Ironicamente, lembra ele, no ano de 2019, Roraima declarou o ouro como o segundo principal produto de exportação, mesmo sem haver uma lavra legal no estado. Nos anos seguintes, misteriosamente, o comércio do ouro sumiu dos registros da Receita Federal, voltando ao seu status real: a clandestinidade.
Para o missionário, isso mostra que “há uma falta de transparência sobre o ouro, que necessitaria de uma regulamentação, inexistente no Brasil.”À expansão do garimpo, somou-se a desestruturação do sistema de saúde e dos órgãos de proteção e fiscalização ambiental. “Houve um incremento forte [da crise humanitária e do colapso sanitário] nos últimos quatro anos no governo passado, por um incentivo criminoso e pelo desmonte das instituições incumbidas pela proteção da população no território Yanomami, como Funai, ICMBio e Ibama, além do desmonte das atividades de saúde que, embora ainda com recursos, e recursos aumentados para ações, não foram aplicadas de modo a melhorar as condições de saúde da população.”
Próximos passos
Corrado Dalmonego conta que, junto aos indígenas, o CIMI e diversas outras entidades ambientalistas e indigenistas cobraram incessantemente uma resposta à situação dos Yanomami. “Não se sabia mais a quem fazer apelo.

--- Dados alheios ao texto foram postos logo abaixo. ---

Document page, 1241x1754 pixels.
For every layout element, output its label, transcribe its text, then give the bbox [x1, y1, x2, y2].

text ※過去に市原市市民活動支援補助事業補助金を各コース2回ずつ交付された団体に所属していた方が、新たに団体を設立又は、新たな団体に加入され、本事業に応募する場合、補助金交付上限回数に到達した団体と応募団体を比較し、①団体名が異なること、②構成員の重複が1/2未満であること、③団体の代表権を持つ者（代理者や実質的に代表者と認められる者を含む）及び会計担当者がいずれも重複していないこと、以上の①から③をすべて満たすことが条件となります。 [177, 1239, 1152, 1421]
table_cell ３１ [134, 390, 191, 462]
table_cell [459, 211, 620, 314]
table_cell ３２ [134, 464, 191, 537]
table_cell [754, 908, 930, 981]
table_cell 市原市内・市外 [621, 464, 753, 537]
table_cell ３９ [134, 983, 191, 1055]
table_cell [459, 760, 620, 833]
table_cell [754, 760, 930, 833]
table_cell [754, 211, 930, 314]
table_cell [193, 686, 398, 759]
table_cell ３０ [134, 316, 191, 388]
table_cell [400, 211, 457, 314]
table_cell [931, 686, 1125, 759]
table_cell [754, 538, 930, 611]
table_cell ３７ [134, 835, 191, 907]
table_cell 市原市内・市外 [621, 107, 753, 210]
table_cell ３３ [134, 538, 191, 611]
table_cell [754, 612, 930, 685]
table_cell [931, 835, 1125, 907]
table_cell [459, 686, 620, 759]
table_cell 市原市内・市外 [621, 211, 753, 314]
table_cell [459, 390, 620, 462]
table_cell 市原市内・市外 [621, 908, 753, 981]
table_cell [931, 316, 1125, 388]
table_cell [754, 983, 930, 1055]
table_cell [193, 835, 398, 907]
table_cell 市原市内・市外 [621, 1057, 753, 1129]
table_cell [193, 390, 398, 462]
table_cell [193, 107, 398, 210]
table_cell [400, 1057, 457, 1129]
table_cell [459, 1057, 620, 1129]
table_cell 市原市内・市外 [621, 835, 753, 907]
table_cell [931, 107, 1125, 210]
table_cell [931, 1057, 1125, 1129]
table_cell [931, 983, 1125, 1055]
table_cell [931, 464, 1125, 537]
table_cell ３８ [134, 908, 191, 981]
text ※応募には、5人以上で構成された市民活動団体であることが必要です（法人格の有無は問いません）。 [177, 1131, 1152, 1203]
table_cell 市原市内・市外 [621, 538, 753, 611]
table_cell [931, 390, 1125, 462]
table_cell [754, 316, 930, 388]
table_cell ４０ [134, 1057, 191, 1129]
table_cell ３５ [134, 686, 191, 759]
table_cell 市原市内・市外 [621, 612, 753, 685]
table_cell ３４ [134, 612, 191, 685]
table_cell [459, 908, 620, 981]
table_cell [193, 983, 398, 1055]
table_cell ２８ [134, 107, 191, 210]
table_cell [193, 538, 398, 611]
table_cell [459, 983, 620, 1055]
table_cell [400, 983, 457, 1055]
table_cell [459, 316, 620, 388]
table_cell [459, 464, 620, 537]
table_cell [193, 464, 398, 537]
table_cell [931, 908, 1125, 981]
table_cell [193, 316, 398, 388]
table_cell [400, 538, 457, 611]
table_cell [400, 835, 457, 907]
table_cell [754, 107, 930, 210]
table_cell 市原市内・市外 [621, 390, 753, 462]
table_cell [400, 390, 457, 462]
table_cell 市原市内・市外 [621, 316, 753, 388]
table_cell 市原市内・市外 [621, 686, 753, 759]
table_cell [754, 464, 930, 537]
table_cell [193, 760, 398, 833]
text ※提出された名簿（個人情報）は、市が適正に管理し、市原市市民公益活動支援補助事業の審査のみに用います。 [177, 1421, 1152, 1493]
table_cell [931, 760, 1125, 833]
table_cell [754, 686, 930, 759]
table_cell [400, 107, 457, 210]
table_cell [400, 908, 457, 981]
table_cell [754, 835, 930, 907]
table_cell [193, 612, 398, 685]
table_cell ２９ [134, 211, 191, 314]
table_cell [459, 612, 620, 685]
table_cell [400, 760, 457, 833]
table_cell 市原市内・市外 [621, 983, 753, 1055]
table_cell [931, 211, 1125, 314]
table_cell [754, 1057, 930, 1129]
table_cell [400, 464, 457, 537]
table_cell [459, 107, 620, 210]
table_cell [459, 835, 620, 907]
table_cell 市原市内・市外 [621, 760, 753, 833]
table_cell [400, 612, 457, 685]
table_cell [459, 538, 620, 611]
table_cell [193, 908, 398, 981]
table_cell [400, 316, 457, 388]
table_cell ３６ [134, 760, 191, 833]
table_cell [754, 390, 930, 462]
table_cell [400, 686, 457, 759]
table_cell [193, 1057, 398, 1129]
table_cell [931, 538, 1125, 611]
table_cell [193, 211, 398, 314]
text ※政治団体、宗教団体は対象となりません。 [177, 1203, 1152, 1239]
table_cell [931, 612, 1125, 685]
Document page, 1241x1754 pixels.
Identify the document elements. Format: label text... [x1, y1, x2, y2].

Chegamos às mais altas instâncias que integraram o governo federal, mas as respostas foram: ‘está tudo bem aí’. Ainda hoje, há pessoas que negam a realidade que está sendo vivenciada. Isso precisa ser desmascarado pela mídia, porque ainda há quem diga que é invenção.”
A declaração de emergência na TI Yanomami pelo atual governo federal, para ele, é acertada, mas são necessárias políticas de longo prazo. “Esperamos uma reestruturação depois do sucateamento da política indigenista, da política ambiental e das políticas públicas voltadas aos territórios e povos indígenas”.
Conter o genocídio passa por retirar os garimpeiros, que também impedem a logística do atendimento em saúde, indica Dalmonego. Além disso, diz, é preciso impedir o etnocídio, que é a destruição cultural de um povo. “[Necessitamos de] políticas públicas voltadas à saúde, soberania alimentar, mas também a valorização cultural aos conhecimentos, valorização da língua… uma série de políticas que, nos últimos anos, foram desmanteladas, ignoradas ou hostilizadas.”
Nesta terça-feira (31), o presidente Luiz Inácio Lula da Silva assinou um decreto que permite o controle aéreo da TI Yanomami pela Aeronáutica. O objetivo é interromper o fluxo de aviões ligados ao garimpo. Um grupo de trabalho para propor medidas de combate às atividades criminosas em terras indígenas também foi criado pelo governo na segunda-feira (30).